Cold comfort when she was already dead.
~@~
I barely glanced at the calendar on the wall; only realizing it was February, not really thinking. It froze me in my tracks though, when I made the connection. What had I done with all this time? How could I not realize--?
This was my twenty-fifth birthday. I looked around for a mirror, for the birthday ritual to be complete. When had it become a ritual? I frowned as I walked into the bathroom, realizing only now that this was the only mirror I kept in my apartment. How had I not noticed before? But, I don't like mirrors. In a way it only makes sense.
I didn't see much of her this time. Not in the sallow skin and dark shadows. Not in the haunted and faded eyes. I lifted a cigarette to my lips and watched my empty reflection stare back, not even imagining accusation or condemnation.
I had a job to do. I lit the cigarette and held it up in salute. "Happy birthday. May there be no more."

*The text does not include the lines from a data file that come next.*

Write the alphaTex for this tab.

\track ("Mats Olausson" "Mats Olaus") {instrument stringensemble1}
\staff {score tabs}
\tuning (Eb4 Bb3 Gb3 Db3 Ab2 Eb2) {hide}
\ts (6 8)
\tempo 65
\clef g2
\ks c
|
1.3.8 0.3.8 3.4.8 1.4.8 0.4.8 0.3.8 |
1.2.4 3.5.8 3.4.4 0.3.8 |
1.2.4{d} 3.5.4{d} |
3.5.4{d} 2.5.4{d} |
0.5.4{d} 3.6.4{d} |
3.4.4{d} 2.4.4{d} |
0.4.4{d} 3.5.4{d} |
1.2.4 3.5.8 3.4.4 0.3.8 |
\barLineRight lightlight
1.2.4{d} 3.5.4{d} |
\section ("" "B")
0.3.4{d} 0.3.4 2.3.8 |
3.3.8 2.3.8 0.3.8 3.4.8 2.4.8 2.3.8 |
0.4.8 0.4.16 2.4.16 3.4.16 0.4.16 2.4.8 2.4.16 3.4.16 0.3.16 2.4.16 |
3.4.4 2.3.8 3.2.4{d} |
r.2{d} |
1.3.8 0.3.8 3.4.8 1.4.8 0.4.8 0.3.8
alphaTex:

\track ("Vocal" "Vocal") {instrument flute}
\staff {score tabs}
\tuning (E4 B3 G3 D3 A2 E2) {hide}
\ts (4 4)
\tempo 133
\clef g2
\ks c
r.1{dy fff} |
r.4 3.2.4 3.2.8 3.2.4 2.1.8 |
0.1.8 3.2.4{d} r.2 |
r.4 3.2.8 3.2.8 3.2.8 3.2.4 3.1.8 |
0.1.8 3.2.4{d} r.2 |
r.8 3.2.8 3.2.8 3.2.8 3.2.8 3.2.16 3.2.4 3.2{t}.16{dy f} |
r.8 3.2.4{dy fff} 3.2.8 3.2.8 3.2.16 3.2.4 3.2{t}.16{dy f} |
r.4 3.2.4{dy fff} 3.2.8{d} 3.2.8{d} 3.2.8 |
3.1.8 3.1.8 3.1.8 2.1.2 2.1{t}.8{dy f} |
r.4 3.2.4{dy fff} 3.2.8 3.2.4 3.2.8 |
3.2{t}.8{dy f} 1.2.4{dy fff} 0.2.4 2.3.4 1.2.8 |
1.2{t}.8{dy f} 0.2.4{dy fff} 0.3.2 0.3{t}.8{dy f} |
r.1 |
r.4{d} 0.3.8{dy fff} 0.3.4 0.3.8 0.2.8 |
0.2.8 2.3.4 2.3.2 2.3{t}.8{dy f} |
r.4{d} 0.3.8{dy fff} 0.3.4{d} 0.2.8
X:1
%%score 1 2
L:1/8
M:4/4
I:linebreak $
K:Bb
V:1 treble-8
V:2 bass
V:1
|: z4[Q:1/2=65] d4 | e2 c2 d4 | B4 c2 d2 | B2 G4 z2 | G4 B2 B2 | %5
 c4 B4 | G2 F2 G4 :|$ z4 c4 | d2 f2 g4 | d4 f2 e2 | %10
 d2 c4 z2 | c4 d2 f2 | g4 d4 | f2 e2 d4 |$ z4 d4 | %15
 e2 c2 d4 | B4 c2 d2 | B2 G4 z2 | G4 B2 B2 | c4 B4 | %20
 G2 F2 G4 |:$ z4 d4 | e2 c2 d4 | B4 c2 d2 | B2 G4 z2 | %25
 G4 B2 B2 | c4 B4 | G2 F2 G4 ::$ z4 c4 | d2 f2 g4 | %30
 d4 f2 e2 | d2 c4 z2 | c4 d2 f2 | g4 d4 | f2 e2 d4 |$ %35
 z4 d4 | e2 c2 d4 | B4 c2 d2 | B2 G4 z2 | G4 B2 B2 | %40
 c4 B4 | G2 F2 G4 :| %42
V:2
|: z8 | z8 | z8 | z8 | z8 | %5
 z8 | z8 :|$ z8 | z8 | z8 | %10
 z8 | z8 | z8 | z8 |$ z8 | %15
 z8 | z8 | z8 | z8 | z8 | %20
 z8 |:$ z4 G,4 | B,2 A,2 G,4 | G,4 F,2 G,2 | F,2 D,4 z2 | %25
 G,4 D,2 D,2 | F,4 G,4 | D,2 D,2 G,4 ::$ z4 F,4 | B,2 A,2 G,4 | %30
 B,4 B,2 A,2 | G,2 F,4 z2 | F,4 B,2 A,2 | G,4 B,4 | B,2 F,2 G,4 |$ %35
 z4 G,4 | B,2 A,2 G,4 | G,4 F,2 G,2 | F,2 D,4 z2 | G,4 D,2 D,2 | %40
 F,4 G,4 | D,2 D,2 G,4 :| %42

At some point this year, I would face him once more. There may very well not be any more.
~@~
"Hokuto-chan, today we turn thirty." I smiled placidly at the mirror and saw her face. "Nee-san, we somehow made it through. Humanity dances on toward destruction at its own pace, and we are but petty observers."
When I look in the mirror now, there is not much left to remind me of her. One eye a washed out blue that only tries to remember the verdant green it had once been. It is the color of the sky on a cloudy winter day, barely blue at all. The other is a cold amber--how can such a warm shade be so cold? It had been mine for four years...it would be five years before long.
In that mirror there is only me. But in that mirror there is all three. We're all dead, but only I am walking.
Unblinking, I gazed into the mirror until I could look no more. With one motion I pulled back my hand and let my fist fly, smashing the mirror to bits.
This time I laughed, a bitter and weary sound. Still, it was a laugh that covered the harsh crack of the mirror. It was broken, just like me.